• **Records for this task**:
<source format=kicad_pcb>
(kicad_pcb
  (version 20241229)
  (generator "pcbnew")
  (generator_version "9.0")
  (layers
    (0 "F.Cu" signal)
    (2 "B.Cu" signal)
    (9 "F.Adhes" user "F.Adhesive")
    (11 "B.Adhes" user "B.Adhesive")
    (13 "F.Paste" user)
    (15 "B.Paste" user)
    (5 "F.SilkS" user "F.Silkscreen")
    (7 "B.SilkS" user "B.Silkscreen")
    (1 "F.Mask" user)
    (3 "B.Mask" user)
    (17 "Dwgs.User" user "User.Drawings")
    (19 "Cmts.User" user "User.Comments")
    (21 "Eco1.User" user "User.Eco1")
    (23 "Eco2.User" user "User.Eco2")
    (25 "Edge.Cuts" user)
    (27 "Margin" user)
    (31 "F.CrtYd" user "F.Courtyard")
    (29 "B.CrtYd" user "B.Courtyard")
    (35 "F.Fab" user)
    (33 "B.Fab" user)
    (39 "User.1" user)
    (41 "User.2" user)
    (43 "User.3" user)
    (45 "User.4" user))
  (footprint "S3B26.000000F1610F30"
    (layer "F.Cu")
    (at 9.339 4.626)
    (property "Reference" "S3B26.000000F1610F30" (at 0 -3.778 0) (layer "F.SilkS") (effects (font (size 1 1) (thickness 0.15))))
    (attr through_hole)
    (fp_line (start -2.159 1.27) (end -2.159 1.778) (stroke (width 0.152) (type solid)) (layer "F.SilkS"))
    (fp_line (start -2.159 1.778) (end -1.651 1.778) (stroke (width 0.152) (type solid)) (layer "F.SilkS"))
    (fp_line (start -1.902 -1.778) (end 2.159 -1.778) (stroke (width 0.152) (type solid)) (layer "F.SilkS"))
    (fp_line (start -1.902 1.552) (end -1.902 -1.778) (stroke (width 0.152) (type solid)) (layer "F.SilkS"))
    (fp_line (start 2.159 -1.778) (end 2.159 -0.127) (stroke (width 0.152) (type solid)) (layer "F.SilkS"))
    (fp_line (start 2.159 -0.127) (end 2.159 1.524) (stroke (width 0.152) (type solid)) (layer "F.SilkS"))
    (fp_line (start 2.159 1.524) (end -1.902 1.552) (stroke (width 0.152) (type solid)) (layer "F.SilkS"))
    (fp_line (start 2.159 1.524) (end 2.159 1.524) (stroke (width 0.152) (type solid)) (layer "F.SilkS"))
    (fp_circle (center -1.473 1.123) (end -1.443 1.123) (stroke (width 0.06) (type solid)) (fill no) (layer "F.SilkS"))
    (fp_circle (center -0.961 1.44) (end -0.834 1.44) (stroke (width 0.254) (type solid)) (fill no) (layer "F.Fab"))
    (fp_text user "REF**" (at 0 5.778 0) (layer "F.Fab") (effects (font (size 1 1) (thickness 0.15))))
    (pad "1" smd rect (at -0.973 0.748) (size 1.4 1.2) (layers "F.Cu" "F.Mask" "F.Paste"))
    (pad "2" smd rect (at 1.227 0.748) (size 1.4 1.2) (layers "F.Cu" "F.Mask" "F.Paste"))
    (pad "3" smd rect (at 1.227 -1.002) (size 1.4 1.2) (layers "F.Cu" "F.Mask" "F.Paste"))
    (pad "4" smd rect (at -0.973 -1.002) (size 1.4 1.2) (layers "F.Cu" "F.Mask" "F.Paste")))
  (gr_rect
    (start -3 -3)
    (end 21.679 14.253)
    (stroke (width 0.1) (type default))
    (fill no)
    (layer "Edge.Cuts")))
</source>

• **Instructions for the task**:
Using the records above, copy all lines that include the word "Adhes".

• **Solution to the exercise**:
    (9 "F.Adhes" user "F.Adhesive")
    (11 "B.Adhes" user "B.Adhesive")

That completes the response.